He has piled up awards and looks set for even greater acclaim with a moving new drama starring Jessica Chastain, but Michel Franco has no interest in being lured to Tinseltown.
"Memory", which premiered at the Venice Film Festival on Friday, packs more moral conundrums into its 100 minutes than many directors manage in an entire career.
Featuring Chastain as a recovering alcoholic who meets a dementia patient, played by Peter Sarsgaard, it tackles buried trauma, the weakness of memory and the rights of disabled people to control their own lives.
Franco wrote and produced "Memory", as he has all his films.
Still just 44, he has covered a wide range of vital topics in his work, from a nightmarish military coup in "New Order" (which won the Grand Jury prize in Venice in 2020) to terminal illness in "Chronic" (best screenplay at Cannes in 2015), to teenage bullying in "After Lucia" (winner of the Un Certain Regard section at Cannes in 2012).
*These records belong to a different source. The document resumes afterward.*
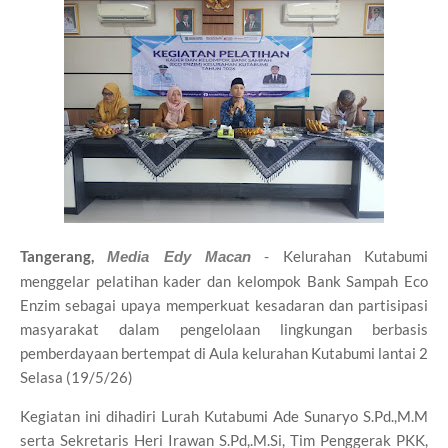
Tangerang,
- Kelurahan Kutabumi
Media Edy Macan
menggelar pelatihan kader dan kelompok Bank Sampah Eco
Enzim sebagai upaya memperkuat kesadaran dan partisipasi
masyarakat dalam pengelolaan lingkungan berbasis
pemberdayaan bertempat di Aula kelurahan Kutabumi lantai 2
Selasa (19/5/26)
Kegiatan ini dihadiri Lurah Kutabumi Ade Sunaryo S.Pd.,M.M
serta Sekretaris Heri Irawan S.Pd,.M.Si, Tim Penggerak PKK,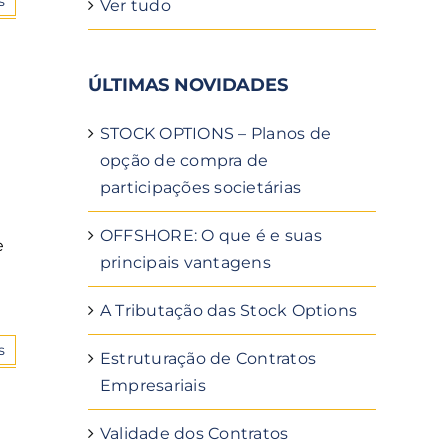
s
Ver tudo
ÚLTIMAS NOVIDADES
STOCK OPTIONS – Planos de
opção de compra de
participações societárias
OFFSHORE: O que é e suas
e
principais vantagens
A Tributação das Stock Options
s
Estruturação de Contratos
Empresariais
Validade dos Contratos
The latter attracted renowned actor Tim Roth ("Pulp Fiction"), who has since appeared in two of Franco's films, "Chronic" and "Sundown".
But despite now working with one of Hollywood's biggest stars in Chastain, Franco is determined not to follow fellow Mexican directors like Alfonso Cuaron, Guillermo del Toro and Alejandro Gonzalez Inarritu to Los Angeles.
"Where I feel comfortable is in Mexico City. There are fewer rules," Franco told AFP in Venice.
"What is very interesting about the United States are the actors. In Mexico there are good actors, but the big leagues are in New York, in Los Angeles," he explains.
"I would never work in Hollywood," he said. "I would never work for a studio where I don't have the final cut of my film."
Nor is he a fan of streaming services, which he describes as "the enemies of cinemas".
- 'Insecurities, fears' -
Speaking ahead of the premiere of "Memory", Franco told AFP he had to delve deep into his anxieties for the script.
"One of my biggest fears is losing my mind. That's why I'm interested in exploring dementia," Franco told AFP.
But he insists his films are not born from a desire to tackle a particular theme.
"'Chronic' came out from seeing the nurse who cared for my grandmother, I had her right there in front of me every day."
For "Memory", the initial spark was imagining someone being followed home from a high school reunion, which is how the main characters meet.
"I didn't know why or who they were. But that was the first thing that occurred to me," Franco said.
Parents often fail their children in Franco's films, but he says: "I try not to see them as villains because then it's uninteresting.
"I am interested in broken people, who have not completely finished inventing themselves. People with insecurities, with fears, give me more confidence than those who think they have everything clear," he added.
His scripts are brutally precise but never weighed down with explanatory dialogue, preferring to let performances and visual details do the work.
"The more I can achieve without dialogue, the better. The rule is 'less is more'," he said.